I began to think about "The Dining Room" as a collection of short stories. It's certainly an applicable parallel; the play as a whole is a collection of short scenes, with unconnected characters and no continuous plot. While I think every scene is amazing, I'm probably biased, and I'm sure the audience has favorites and least favorites. Short stories may be "pure fun" to an experienced writer like Gaiman, but I think they would be challenging. Getting the reader interested, creating a coherent plot and characters with some depth is a fair challenge to rise to when you're working with ten or twenty pages. At least, I think so.

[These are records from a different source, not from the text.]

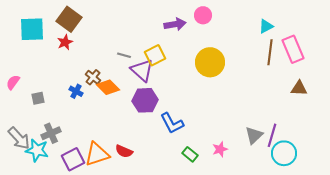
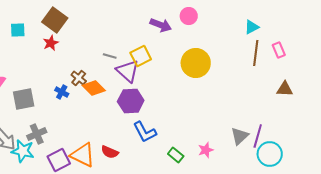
purple arrow: (175, 24) -> (161, 25), turned 30
cyan square: (32, 29) -> (18, 30), size x0.6
pink rectangle: (293, 49) -> (279, 50), size x0.6
gray square: (38, 98) -> (24, 99), size x1.6
blue L-shape: (172, 123) -> (145, 132), moved
orange triangle: (97, 154) -> (83, 155), turned 44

I feel that "The Dining Room" is a similar challenge, one that I've enjoyed working with. Gurney is able to reveal some real bits of humanity in his characters in a matter of five or six minutes of dialogue. What I love about theatre is that it's a team effort: as talented as Gurney is, it's not just his words that create these characters, but it's a combination of his script, Julia's direction, and our performances and choices as actors. Within the framework of Gurney's writing and Julia's direction is where I as a performer have the space to create and to express myself.
The entire process of theatre really seems magical to me, a unique experience and creative outlet that I believe every person, at some point in their lives, should utilize. What I love about it is that letters and words are not the only tools for creating the magic of live theatre; human beings are tools themselves, the pallets on which and through which and by which that mysterious, wonderful thing called "art" can be created. Our minds and hearts move our bodies through space and time, interacting with each other and with the characters, and, hopefully, finding some humanity in them with which to empathize. I think that's how "acting" can become real, and genuine, and only then is the audience truly impacted. No one is impressed by a mask, but when someone takes the mask off and reveals their real, vulnerable self - in this case, through the medium of Gurney's characters - that is what leaves people laughing, crying, or absorbed in thought.